Records drawn from a dataset
* * * * * * *

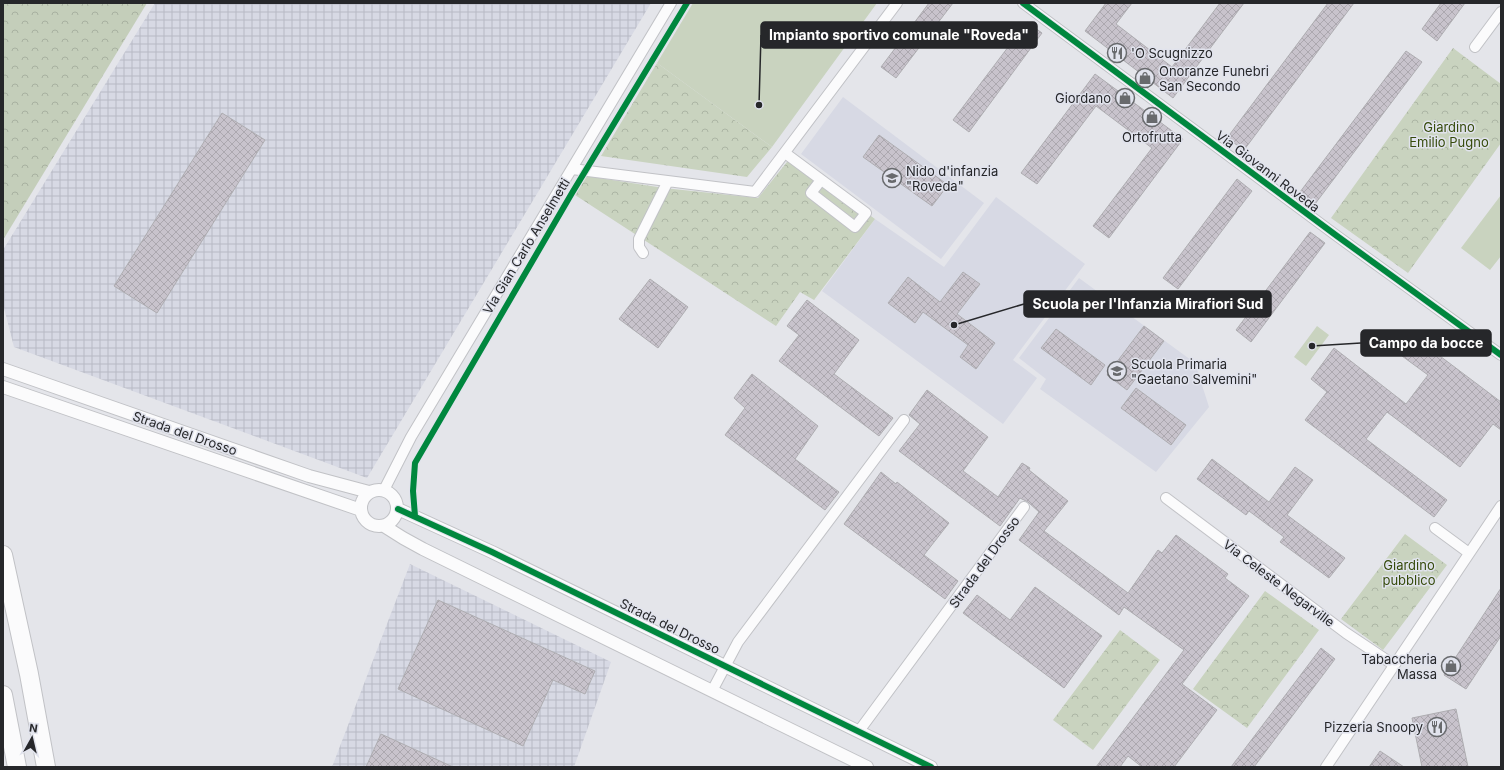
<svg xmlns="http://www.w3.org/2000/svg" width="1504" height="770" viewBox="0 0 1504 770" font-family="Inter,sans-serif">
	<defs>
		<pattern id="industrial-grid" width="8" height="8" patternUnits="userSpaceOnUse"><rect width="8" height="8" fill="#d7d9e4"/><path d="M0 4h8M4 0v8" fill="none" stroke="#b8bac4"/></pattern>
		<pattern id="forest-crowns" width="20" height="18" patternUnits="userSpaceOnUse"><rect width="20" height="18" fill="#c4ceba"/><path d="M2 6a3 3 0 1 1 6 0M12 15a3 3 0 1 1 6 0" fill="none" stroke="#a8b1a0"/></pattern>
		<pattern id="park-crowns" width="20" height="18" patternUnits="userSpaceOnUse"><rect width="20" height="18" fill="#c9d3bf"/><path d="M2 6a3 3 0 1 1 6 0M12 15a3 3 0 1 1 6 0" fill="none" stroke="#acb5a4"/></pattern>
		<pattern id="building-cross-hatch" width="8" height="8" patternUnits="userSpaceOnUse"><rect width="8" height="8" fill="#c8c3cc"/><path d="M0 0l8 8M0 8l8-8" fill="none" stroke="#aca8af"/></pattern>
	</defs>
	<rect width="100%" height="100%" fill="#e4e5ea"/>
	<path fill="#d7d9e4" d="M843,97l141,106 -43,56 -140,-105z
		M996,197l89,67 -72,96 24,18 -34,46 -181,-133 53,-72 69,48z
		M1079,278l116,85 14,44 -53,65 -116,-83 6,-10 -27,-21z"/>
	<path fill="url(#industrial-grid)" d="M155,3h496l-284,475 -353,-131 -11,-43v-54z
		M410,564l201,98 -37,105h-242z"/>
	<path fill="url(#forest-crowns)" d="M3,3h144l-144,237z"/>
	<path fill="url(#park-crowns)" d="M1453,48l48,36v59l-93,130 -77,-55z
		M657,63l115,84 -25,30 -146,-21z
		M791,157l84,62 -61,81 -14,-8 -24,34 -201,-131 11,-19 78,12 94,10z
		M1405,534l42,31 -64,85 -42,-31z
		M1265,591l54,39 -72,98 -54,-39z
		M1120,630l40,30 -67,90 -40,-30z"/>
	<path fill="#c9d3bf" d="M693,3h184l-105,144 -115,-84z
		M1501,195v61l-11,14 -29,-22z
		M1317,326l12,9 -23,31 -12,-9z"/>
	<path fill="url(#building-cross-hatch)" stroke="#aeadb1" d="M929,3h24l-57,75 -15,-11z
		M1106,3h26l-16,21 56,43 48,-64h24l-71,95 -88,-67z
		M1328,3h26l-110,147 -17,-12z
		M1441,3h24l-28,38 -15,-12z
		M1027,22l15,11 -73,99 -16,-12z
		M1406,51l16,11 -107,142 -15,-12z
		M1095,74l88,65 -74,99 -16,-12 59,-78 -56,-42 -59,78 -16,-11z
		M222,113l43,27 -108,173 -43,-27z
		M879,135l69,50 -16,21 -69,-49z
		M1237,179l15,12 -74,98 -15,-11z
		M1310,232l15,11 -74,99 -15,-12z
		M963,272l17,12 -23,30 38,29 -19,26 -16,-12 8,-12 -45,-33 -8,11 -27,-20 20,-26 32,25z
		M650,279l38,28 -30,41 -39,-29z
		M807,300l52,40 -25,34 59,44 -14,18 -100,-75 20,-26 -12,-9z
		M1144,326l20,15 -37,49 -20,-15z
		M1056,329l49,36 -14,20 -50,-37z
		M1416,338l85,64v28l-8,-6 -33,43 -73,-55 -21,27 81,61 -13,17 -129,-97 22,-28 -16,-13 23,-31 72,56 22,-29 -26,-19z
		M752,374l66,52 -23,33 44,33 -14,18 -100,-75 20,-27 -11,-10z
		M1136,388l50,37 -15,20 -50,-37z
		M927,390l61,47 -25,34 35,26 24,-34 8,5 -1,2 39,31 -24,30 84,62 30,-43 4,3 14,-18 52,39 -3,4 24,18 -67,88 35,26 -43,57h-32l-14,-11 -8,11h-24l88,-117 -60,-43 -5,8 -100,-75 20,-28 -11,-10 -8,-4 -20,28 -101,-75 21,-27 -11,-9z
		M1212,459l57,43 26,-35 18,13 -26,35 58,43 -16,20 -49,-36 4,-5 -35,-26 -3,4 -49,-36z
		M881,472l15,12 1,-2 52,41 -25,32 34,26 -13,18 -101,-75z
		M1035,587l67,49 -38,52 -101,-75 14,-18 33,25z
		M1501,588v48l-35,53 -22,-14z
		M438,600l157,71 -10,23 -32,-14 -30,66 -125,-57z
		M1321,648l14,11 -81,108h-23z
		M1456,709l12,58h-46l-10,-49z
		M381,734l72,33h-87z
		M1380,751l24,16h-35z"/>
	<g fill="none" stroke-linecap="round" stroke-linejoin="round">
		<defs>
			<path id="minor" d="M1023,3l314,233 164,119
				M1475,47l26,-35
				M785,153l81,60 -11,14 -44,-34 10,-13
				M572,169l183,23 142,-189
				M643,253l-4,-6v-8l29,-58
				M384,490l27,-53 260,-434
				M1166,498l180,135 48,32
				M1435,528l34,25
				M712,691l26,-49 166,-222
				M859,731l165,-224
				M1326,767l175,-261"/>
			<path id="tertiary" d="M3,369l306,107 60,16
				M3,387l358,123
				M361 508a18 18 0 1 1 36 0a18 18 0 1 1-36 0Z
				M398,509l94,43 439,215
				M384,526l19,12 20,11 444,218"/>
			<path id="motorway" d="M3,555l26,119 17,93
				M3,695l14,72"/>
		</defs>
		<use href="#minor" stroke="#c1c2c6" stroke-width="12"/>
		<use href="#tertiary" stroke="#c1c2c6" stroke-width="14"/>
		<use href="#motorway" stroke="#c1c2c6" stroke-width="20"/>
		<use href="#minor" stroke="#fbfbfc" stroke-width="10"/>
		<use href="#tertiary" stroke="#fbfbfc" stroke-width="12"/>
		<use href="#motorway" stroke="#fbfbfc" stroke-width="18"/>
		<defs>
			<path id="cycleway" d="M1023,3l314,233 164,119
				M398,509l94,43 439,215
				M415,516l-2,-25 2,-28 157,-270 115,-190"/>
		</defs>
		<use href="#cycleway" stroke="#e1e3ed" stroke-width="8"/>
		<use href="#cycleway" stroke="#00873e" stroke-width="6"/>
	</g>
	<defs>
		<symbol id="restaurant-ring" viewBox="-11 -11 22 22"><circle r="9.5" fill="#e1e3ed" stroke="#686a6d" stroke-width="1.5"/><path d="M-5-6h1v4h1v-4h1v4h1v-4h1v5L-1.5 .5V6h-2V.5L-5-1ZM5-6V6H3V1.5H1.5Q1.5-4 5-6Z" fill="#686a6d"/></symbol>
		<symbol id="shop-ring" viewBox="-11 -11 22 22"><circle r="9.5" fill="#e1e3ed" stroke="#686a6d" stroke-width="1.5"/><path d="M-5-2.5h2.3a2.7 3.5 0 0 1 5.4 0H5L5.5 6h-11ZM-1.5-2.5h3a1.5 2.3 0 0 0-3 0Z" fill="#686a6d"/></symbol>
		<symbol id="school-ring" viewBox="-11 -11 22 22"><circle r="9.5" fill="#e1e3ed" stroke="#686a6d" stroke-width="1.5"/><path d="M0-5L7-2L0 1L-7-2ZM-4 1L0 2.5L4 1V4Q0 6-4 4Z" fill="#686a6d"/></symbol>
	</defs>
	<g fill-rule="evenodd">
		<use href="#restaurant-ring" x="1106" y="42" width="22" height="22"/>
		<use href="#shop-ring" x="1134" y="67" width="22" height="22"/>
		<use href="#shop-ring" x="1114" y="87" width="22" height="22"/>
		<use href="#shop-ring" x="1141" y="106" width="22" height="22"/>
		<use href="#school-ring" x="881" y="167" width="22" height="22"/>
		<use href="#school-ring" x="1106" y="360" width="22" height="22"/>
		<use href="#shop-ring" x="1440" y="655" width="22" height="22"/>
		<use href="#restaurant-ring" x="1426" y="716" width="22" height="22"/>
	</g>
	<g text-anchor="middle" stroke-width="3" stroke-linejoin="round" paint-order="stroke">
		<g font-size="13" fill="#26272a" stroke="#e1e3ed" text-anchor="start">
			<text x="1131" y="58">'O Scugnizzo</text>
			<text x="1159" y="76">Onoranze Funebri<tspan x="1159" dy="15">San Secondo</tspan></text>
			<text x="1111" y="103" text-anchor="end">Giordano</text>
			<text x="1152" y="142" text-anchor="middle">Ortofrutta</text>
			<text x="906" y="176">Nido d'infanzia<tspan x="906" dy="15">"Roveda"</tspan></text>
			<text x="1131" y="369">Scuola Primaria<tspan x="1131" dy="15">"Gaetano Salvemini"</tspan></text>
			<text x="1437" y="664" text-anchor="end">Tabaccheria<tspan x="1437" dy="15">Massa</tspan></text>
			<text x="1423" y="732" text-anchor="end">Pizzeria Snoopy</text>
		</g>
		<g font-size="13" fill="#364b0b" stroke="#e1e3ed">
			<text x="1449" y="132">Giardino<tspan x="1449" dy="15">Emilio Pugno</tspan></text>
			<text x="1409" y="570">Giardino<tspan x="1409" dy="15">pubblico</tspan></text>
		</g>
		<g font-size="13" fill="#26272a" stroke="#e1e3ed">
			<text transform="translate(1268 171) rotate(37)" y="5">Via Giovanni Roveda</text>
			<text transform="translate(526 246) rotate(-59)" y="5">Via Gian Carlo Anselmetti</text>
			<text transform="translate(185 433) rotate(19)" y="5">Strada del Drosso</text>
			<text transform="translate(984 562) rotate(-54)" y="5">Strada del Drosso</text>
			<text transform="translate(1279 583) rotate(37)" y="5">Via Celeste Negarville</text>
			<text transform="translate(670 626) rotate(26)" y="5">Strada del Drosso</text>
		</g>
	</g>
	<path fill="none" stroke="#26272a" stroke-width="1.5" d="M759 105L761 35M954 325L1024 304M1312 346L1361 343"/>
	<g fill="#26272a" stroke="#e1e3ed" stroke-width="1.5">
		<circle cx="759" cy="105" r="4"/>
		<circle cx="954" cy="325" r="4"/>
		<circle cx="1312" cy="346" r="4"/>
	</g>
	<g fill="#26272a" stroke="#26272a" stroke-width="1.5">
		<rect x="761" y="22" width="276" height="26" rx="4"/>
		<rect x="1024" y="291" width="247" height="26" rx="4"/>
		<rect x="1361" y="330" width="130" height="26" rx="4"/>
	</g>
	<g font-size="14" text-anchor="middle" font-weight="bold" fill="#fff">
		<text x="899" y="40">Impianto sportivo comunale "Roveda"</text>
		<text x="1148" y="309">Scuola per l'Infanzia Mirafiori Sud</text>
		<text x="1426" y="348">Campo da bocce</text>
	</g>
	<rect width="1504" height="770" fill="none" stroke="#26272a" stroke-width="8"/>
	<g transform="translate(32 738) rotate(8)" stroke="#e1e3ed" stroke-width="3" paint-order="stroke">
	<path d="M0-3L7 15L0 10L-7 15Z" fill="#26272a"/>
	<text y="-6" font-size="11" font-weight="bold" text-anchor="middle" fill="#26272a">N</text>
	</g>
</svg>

* * * * * * *

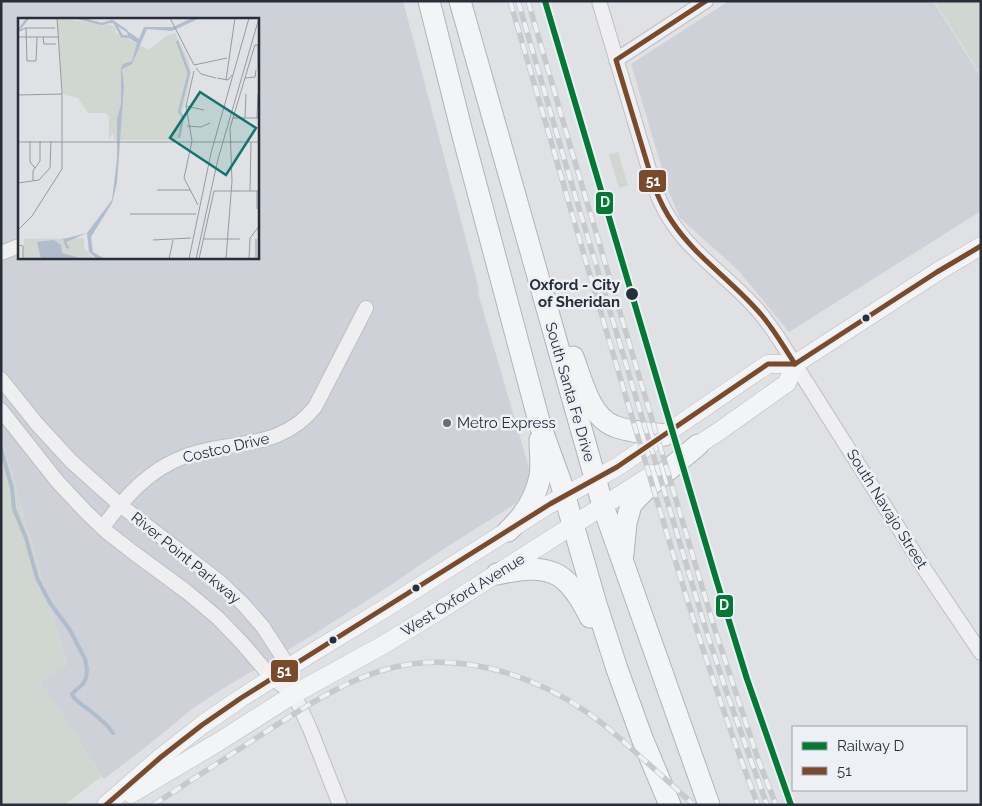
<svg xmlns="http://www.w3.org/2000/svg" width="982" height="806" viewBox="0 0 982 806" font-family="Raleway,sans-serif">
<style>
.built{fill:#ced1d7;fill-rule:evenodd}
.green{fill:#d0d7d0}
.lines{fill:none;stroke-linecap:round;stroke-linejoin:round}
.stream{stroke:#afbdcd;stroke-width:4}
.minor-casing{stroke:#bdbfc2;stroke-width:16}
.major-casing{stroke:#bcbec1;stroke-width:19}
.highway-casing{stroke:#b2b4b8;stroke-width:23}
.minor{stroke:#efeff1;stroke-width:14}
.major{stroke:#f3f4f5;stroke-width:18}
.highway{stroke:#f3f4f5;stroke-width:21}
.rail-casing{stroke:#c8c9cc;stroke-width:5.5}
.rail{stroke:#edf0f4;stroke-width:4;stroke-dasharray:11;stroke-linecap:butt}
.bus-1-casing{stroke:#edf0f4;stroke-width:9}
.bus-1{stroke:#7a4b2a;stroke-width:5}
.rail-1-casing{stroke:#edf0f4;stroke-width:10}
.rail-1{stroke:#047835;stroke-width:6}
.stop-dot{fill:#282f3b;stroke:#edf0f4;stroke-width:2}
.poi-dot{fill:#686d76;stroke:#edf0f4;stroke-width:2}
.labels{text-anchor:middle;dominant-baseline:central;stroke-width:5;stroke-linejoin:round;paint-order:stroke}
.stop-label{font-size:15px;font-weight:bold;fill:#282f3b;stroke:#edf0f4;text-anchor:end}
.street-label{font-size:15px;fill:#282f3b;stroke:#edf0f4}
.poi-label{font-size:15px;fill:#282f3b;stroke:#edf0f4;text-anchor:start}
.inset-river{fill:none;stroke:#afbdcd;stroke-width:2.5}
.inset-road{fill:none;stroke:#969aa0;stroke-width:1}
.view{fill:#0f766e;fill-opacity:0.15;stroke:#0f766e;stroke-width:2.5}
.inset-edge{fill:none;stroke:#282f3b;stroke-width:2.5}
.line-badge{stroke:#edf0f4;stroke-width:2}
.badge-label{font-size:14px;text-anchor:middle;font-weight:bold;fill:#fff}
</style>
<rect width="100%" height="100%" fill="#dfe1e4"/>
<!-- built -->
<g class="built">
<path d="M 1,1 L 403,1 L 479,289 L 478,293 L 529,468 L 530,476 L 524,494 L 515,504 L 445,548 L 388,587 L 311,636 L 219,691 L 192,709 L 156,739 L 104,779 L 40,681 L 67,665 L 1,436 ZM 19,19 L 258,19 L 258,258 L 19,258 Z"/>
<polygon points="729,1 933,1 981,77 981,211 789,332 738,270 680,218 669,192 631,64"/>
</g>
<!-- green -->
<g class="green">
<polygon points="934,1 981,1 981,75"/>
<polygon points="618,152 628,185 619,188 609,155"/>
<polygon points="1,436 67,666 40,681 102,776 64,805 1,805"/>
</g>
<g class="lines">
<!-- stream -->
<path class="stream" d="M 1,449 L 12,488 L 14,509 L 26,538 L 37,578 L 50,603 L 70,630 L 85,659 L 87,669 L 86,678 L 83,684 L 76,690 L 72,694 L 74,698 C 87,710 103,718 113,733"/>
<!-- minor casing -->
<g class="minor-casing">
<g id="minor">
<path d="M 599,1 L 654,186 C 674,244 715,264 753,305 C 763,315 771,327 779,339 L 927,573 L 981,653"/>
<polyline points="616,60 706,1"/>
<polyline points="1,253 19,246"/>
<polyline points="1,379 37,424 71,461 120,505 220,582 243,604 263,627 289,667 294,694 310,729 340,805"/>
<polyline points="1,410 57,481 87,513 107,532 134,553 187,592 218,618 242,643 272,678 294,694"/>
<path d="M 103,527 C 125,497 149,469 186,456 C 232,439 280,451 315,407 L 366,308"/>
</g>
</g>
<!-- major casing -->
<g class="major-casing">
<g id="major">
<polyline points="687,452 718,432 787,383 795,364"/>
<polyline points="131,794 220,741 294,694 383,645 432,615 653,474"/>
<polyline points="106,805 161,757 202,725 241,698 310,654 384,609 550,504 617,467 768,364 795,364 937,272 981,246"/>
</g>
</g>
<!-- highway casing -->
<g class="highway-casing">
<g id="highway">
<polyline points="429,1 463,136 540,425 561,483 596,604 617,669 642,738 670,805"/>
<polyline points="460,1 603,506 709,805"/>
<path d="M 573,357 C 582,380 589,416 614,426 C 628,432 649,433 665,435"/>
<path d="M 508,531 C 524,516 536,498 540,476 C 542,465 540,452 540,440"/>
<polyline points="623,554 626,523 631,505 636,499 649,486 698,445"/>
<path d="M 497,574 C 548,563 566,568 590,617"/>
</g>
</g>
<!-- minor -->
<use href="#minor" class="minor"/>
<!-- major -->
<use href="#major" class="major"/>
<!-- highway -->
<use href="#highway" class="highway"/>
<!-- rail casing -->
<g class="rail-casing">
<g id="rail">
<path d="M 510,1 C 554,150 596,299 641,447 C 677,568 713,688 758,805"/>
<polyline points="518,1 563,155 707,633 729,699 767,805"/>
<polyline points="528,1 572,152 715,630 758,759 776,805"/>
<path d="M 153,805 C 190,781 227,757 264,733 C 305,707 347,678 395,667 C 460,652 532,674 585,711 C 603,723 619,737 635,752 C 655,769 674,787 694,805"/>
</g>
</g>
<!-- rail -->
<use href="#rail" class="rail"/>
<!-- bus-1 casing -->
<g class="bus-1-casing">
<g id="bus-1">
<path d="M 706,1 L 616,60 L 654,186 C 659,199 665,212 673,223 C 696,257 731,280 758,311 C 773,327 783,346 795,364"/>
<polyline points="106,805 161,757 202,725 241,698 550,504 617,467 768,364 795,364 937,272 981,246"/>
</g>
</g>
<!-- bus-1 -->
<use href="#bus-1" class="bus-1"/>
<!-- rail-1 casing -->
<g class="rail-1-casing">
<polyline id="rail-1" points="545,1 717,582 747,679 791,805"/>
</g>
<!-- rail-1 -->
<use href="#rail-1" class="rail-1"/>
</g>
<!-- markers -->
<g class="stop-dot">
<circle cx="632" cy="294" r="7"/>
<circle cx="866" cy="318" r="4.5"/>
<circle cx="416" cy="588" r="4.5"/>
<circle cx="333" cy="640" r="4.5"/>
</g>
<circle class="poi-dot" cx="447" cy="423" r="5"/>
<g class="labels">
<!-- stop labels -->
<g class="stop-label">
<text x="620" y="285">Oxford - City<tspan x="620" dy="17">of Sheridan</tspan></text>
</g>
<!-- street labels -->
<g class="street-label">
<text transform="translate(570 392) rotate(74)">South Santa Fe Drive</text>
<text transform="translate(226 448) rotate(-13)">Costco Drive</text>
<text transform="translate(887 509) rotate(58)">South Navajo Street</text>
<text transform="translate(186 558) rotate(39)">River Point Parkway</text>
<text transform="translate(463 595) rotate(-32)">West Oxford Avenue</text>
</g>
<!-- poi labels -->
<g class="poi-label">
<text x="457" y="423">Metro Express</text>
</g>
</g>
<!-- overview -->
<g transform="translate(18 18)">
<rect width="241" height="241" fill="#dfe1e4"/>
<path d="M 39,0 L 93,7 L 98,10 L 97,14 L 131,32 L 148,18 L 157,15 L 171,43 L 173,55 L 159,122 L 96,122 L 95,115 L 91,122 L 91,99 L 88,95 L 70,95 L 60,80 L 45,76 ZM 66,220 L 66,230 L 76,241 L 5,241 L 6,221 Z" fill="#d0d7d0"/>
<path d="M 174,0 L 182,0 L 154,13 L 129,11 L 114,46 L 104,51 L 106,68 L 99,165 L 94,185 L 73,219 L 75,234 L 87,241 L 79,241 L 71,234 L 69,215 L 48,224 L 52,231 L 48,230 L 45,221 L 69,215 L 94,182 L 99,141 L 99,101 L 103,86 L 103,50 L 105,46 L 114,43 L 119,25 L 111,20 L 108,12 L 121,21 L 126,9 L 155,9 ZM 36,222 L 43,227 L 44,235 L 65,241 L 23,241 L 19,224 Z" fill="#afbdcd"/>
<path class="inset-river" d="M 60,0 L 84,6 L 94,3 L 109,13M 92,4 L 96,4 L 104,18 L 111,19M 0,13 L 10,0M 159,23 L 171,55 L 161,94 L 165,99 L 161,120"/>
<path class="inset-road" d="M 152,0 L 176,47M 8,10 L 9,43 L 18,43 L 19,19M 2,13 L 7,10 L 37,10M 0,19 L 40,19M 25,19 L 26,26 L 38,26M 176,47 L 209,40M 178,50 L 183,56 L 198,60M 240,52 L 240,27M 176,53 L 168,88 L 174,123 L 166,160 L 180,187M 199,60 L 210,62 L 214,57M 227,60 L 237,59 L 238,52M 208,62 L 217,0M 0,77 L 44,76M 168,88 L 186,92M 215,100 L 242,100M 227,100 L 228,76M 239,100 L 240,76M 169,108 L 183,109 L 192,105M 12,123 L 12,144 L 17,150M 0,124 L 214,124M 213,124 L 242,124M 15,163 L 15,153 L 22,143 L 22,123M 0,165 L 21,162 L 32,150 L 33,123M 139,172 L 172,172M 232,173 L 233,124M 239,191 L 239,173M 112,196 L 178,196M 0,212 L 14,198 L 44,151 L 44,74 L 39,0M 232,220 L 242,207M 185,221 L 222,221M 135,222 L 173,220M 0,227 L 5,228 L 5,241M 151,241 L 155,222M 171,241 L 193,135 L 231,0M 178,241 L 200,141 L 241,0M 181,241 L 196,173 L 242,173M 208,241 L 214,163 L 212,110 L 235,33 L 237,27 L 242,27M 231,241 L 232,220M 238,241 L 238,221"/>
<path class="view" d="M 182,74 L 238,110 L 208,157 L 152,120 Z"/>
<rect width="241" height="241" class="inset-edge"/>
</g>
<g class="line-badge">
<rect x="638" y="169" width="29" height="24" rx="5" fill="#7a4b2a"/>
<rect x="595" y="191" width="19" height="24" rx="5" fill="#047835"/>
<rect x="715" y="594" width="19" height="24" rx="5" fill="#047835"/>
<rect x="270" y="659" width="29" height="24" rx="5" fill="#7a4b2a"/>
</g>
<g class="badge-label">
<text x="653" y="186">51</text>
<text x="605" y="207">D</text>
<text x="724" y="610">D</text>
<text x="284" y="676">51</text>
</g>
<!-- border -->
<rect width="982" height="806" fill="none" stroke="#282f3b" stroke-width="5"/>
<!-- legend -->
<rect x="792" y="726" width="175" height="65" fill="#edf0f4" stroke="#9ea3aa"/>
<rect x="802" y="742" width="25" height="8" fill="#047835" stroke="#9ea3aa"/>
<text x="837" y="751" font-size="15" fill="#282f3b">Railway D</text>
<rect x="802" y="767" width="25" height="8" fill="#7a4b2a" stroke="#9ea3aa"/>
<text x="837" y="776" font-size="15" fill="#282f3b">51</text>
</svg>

* * * * * * *

TASK GOAL =
Pick out every line above that contains the word "rule" and copy it.

ANSWER BOX =
	<g fill-rule="evenodd">
.built{fill:#ced1d7;fill-rule:evenodd}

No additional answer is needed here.